KPK Gelar FGD Kajian Rangkap Jabatan, Rumuskan Rekomendasi Mitigasi Benturan Kepentingan
Seiring sorotan publik atas Putusan Mahkamah Konstitusi (MK) Nomor 128/PUU-XXIII/2025 mengenai larangan Menteri dan Wakil Menteri merangkap jabatan, Komisi Pemberantasan Korupsi (KPK) memperkuat kajian risiko rangkap jabatan di sektor publik. Fokusnya mencakup Aparatur Sipil Negara (ASN) dan penyelenggara negara lainnya, termasuk di lingkungan Badan Usaha Milik Negara (BUMN).
KPK menggelar Forum Group Discussion (FGD) bersama pakar lintas sektor di Gedung ACLC KPK, Jakarta, Selasa (4/11). Diskusi ini menjadi langkah awal penyusunan rekomendasi kebijakan pencegahan korupsi, guna memperkuat sistem pengawasan dan memitigasi benturan kepentingan (conflict of interest/COI).
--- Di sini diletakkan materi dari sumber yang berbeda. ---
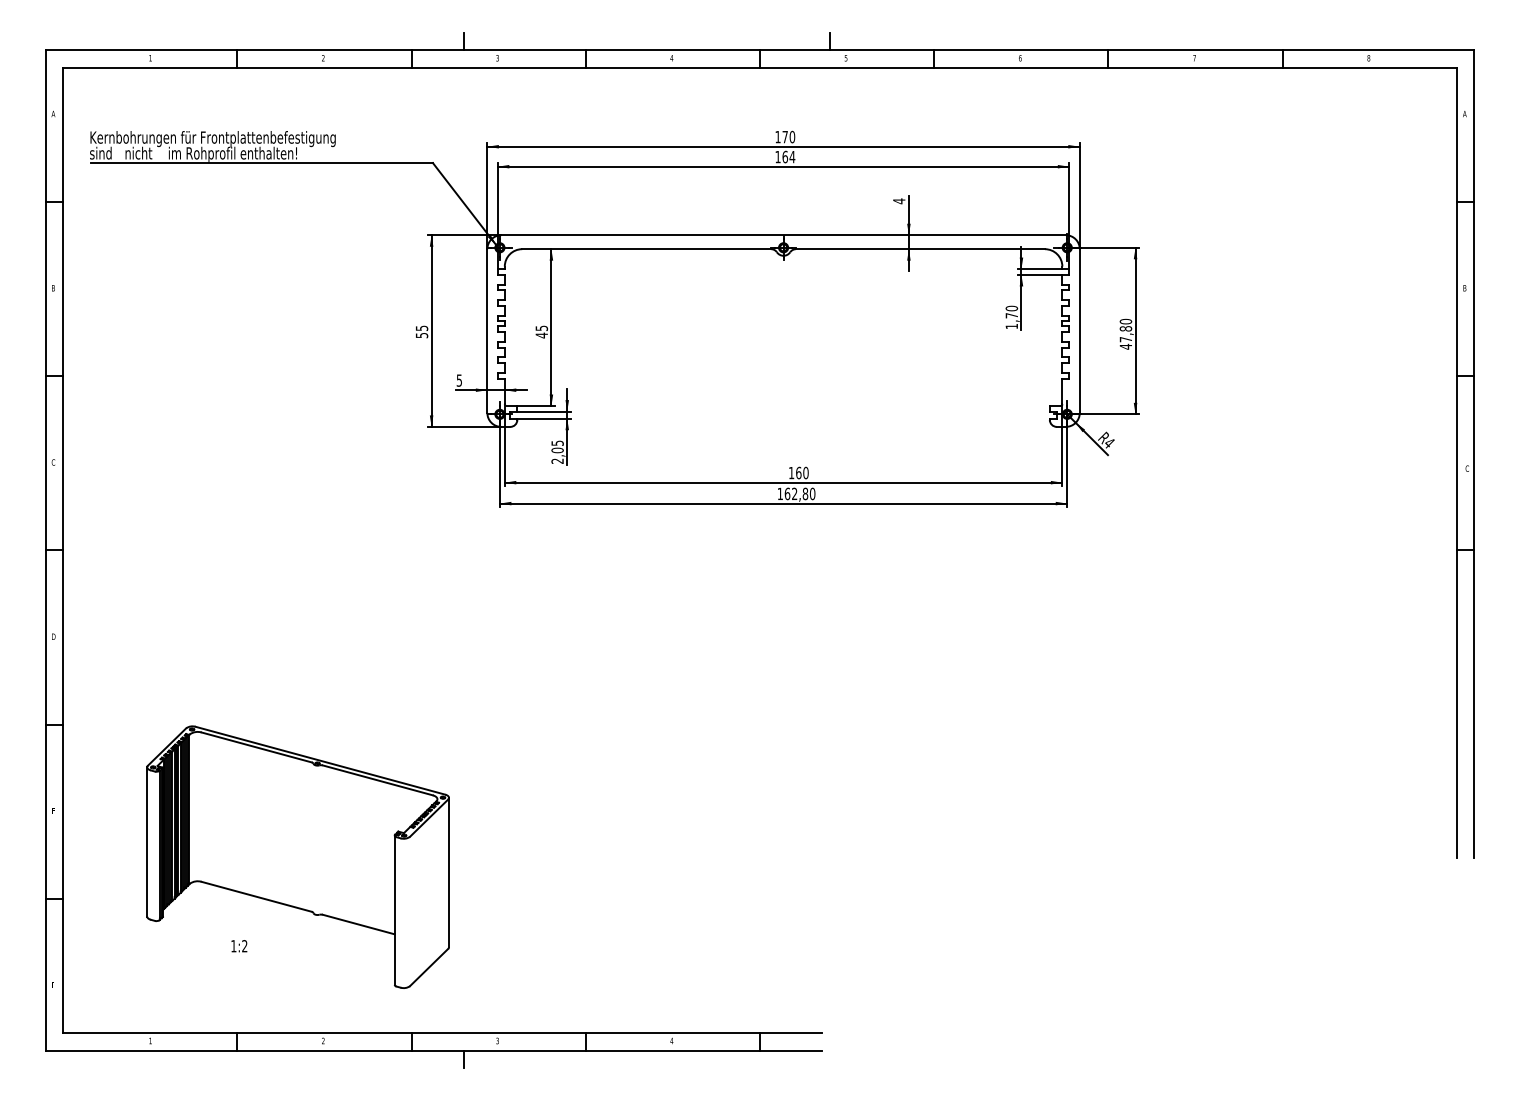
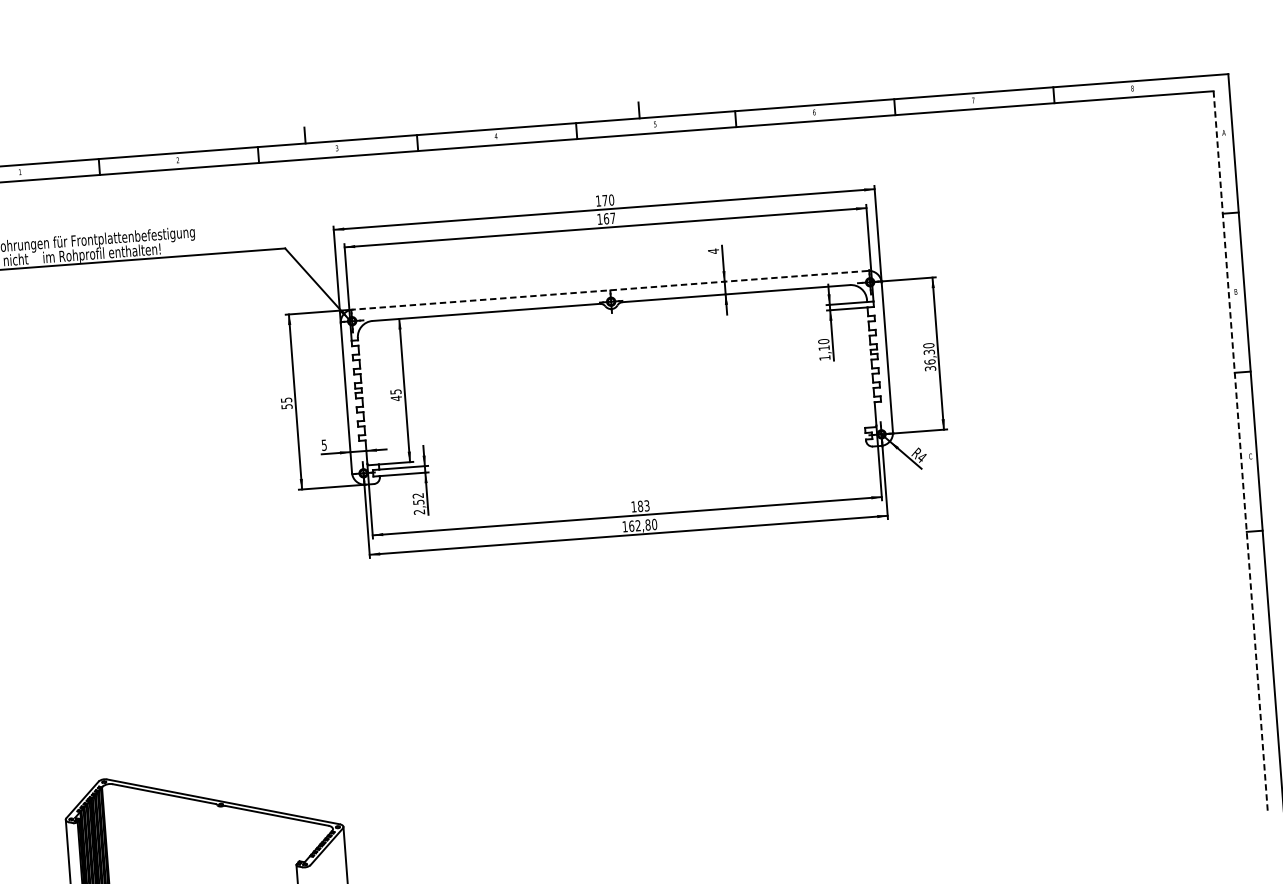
text: (792, 157) -> (613, 218), 164 -> 167
line: (783, 235) -> (610, 290), solid -> dashed
text: (1011, 315) -> (823, 347), 1,70 -> 1,10
text: (1125, 337) -> (929, 360), 47,80 -> 36,30
text: (557, 446) -> (418, 498), 2,05 -> 2,52
line: (1456, 463) -> (1240, 452), solid -> dashed
text: (802, 472) -> (643, 505), 160 -> 183

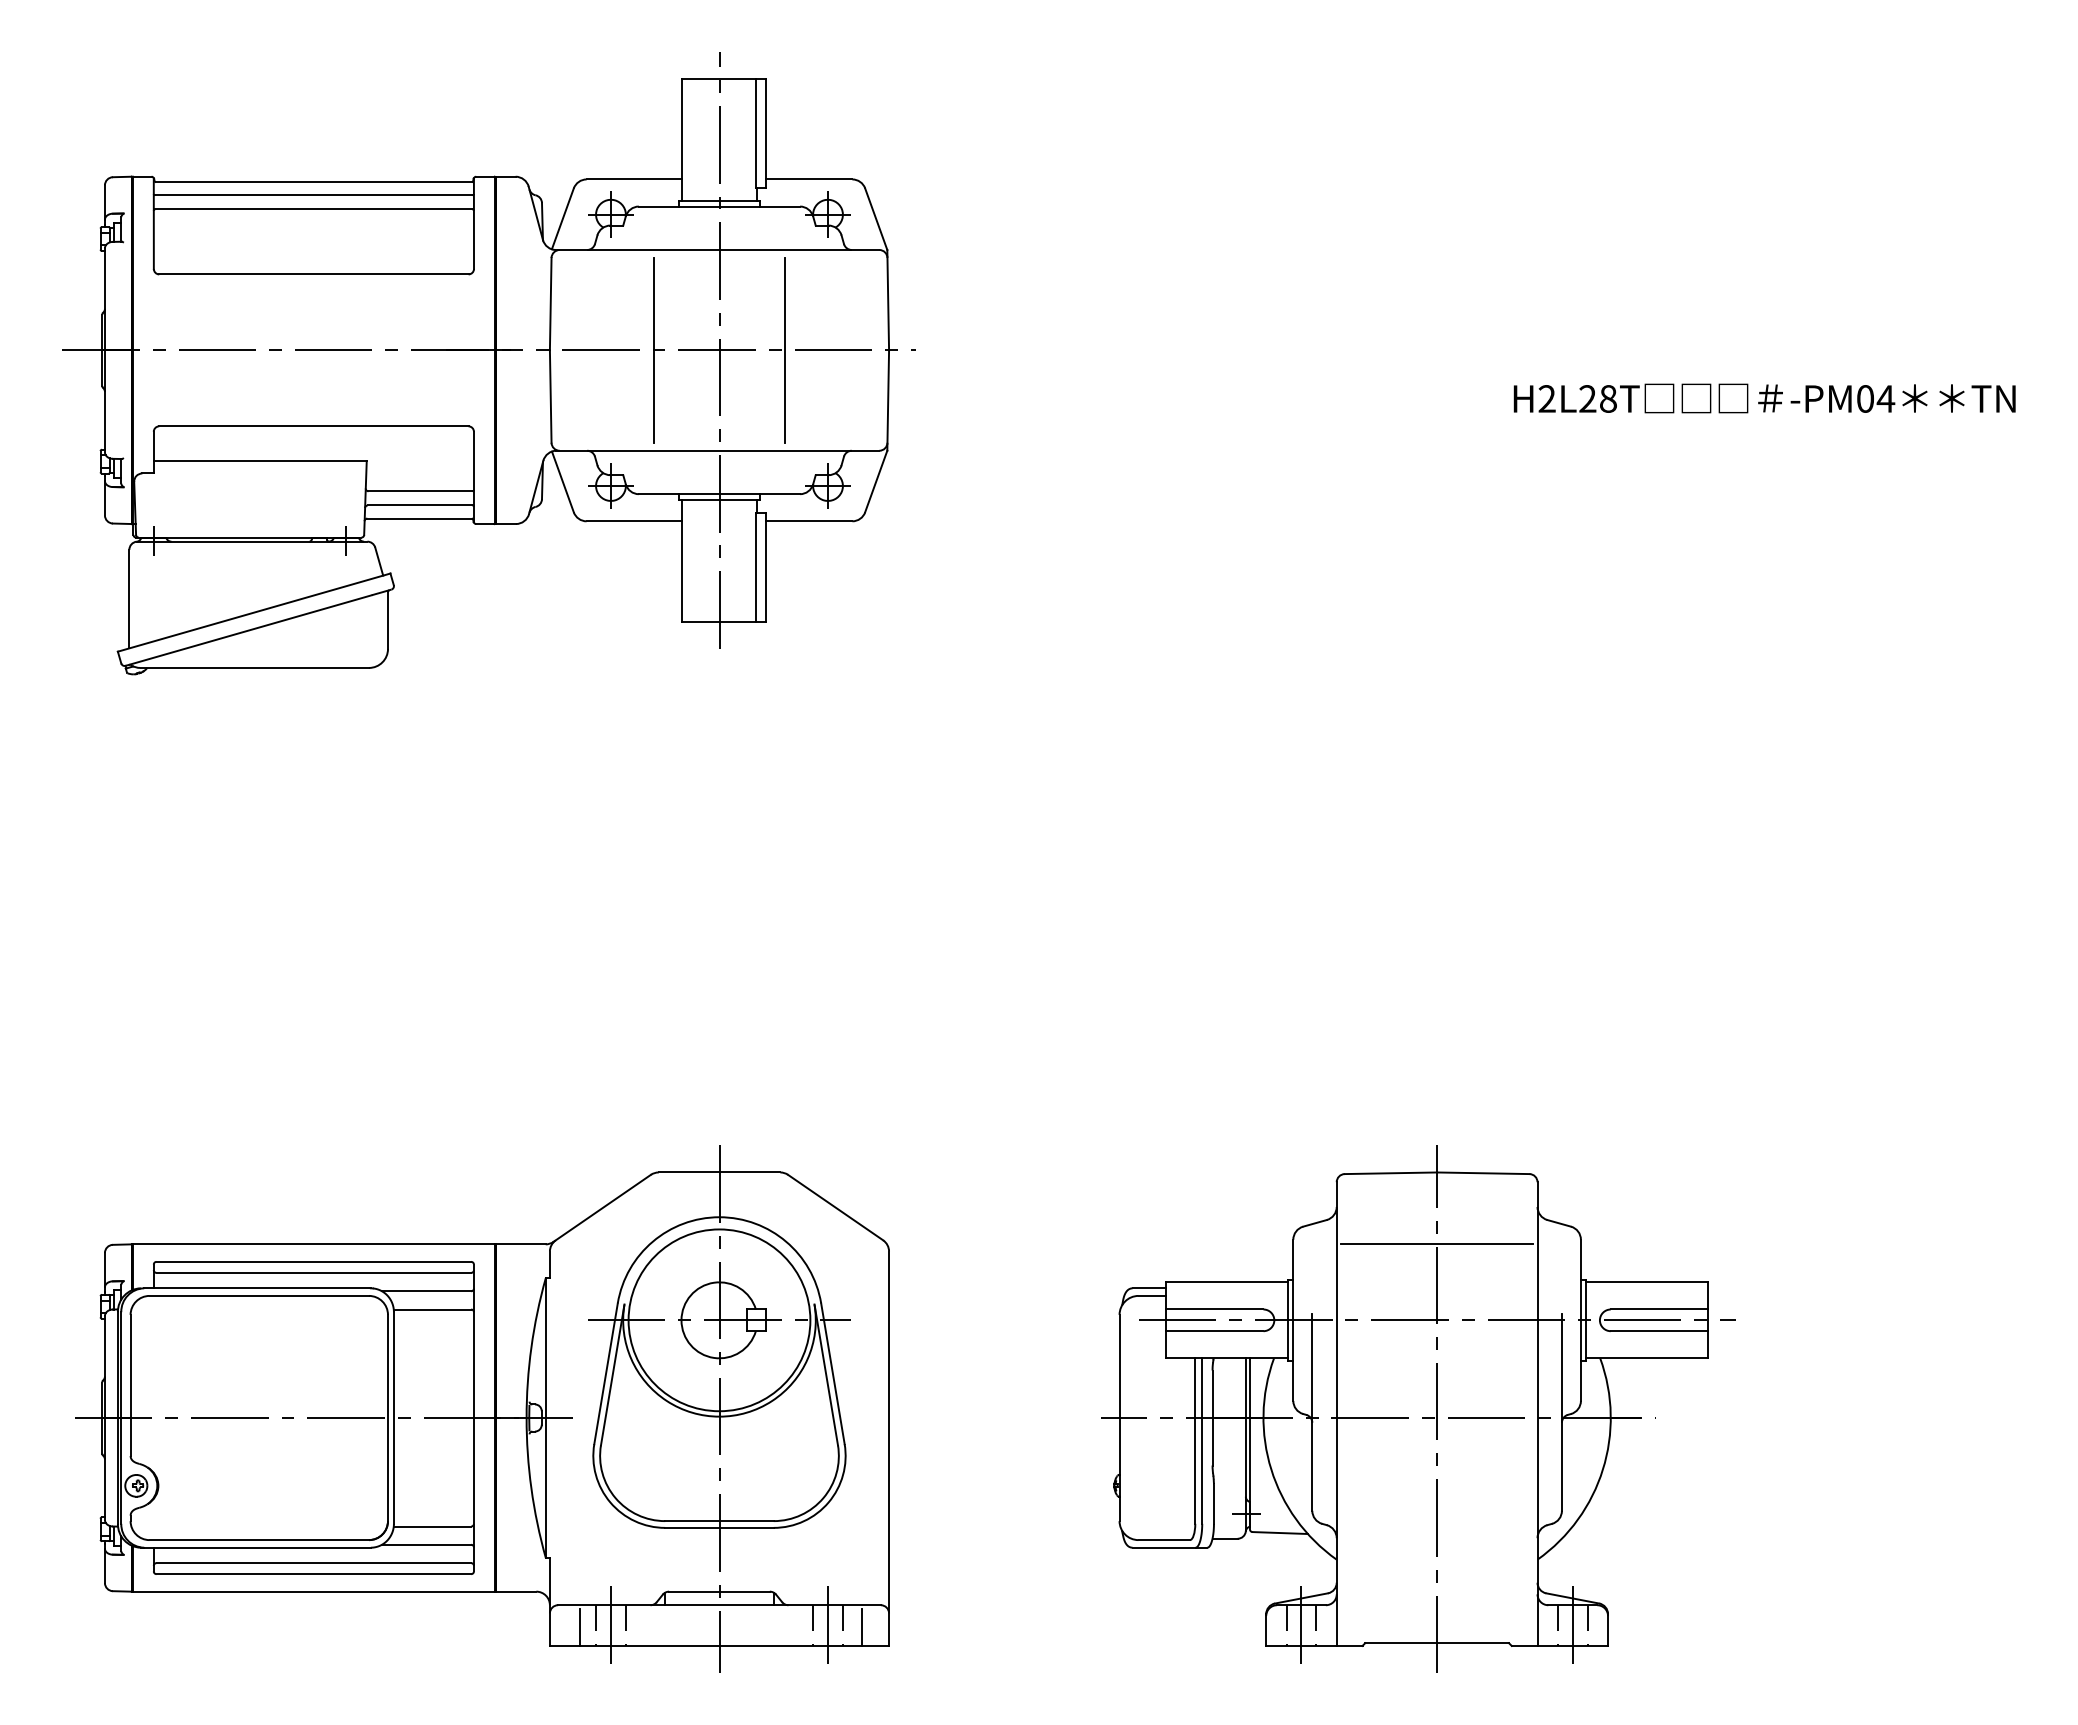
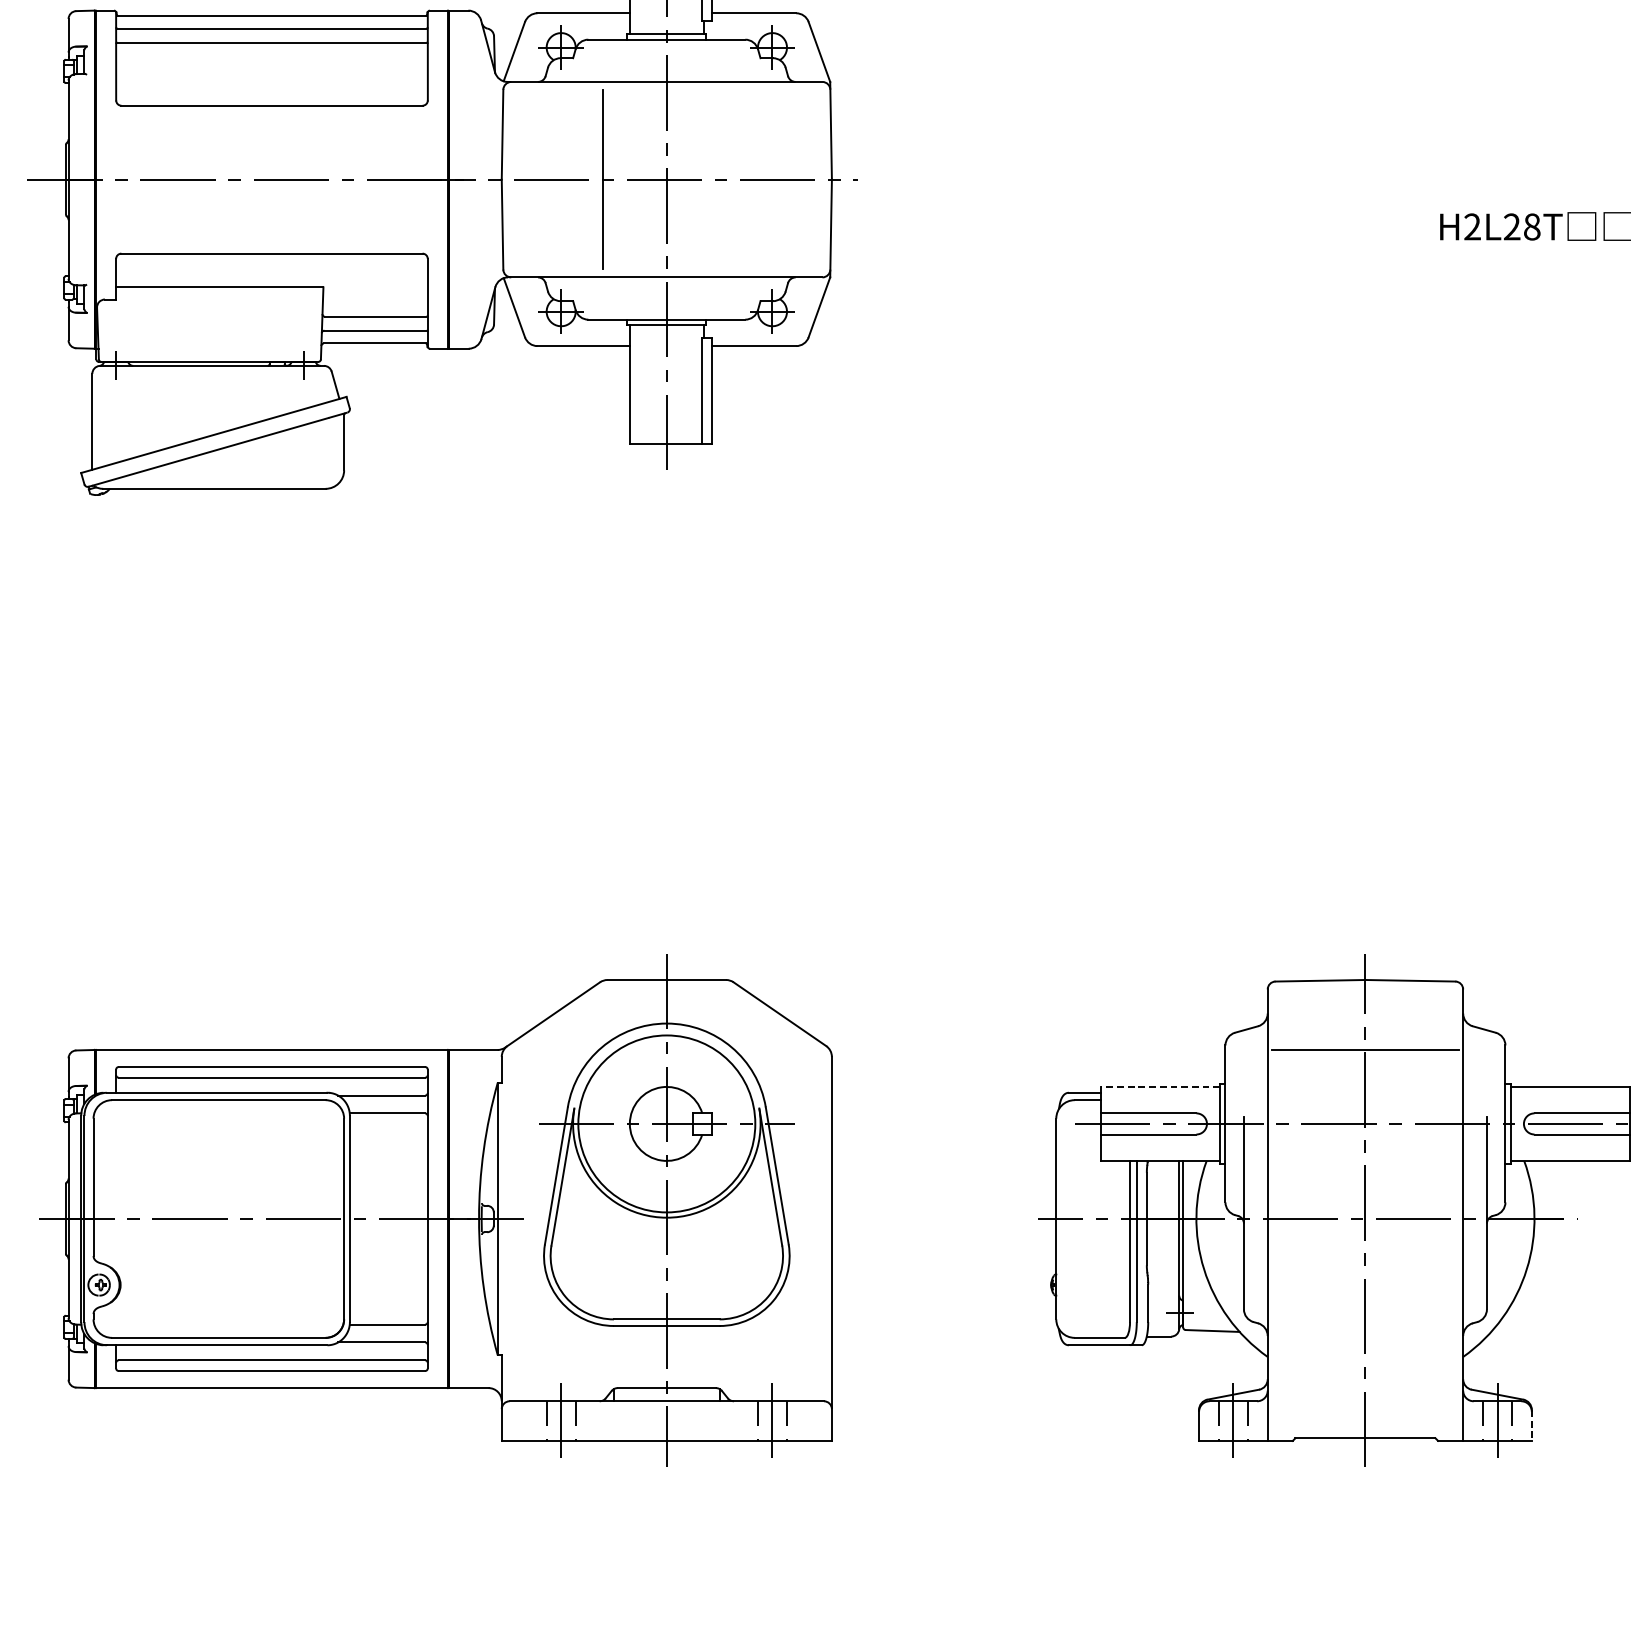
line: (784, 350) -> (730, 179), removed
line: (1226, 1282) -> (1160, 1087), solid -> dashed
line: (579, 1627) -> (530, 1422), removed
line: (861, 1627) -> (805, 1422), removed
line: (1608, 1630) -> (1532, 1425), solid -> dashed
Plt. Deputi Bidang Pencegahan dan Monitoring KPK, Aminudin, menegaskan perlunya pengaturan tegas rangkap jabatan untuk mencegah ruang penyalahgunaan kewenangan dan menjaga sistem merit birokrasi.
“Diskusi ini bukan seremonial, melainkan langkah menyusun rekomendasi agar tata kelola jabatan publik lebih bersih dan bebas dari konflik kepentingan. Demikian juga sinkronisasi data pejabat antarlembaga juga krusial agar pengawasan berjalan valid dan transparan,” ujar Aminudin.
Data Transparency International Indonesia (TII) 2025 mencatat 34 dari 56 menteri merangkap jabatan sebagai komisaris BUMN. Temuan tersebut menjadi salah satu dasar penguatan kajian KPK.
Dalam sesi diskusi, Wakil Ketua KPK periode 2015–2019, Laode M. Syarif, menyoroti potensi korupsi sistemik akibat rangkap jabatan yang tidak diatur dengan tegas.
“Ketika regulator juga menjadi pelaku usaha, celah korupsi sistemik terbuka lebar. Aturannya harus komprehensif dan tegas,” terang Laode.
Pakar Hukum Tata Negara, Satya Arinanto, menilai ASN berada dalam posisi dilematis jika rangkap jabatan tidak memiliki mekanisme pengawasan yang konsisten.
“UU ASN menegaskan aparatur harus bebas dari kepentingan politik dan menjaga integritas. Karena itu, mekanisme pengawasan hingga kajian berkelanjutan sangat diperlukan,” jelas Satya.
Dari perspektif tata kelola BUMN, Inspektur Jenderal Kementerian Ketenagakerjaan sekaligus Komisaris Bio Farma, Roni Dwi Susanto, menekankan bahwa isu utama bukan soal kompensasi ganda.
“Yang paling berbahaya bukan soal gaji, tapi abuse of power. Bagaimana kekuasaan dapat mempengaruhi keputusan dan kebijakan,” imbuhnya.
Sekretaris Jenderal TII, Danang Widoyoko, juga menambahkan pentingnya pengaturan rinci, termasuk cooling-off period dan sistem gaji tunggal bagi pejabat yang merangkap jabatan di BUMN.
“Pemerintah harus hadir memastikan jabatan strategis tidak menjadi ruang patrimonialisme birokrasi,” kata Danang.
Masukan para pakar ini akan diperdalam sebagai dasar rekomendasi kebijakan KPK. Rekomendasi tersebut diharapkan menjadi rujukan pemerintah dalam memperkuat tata kelola jabatan publik yang bebas benturan kepentingan.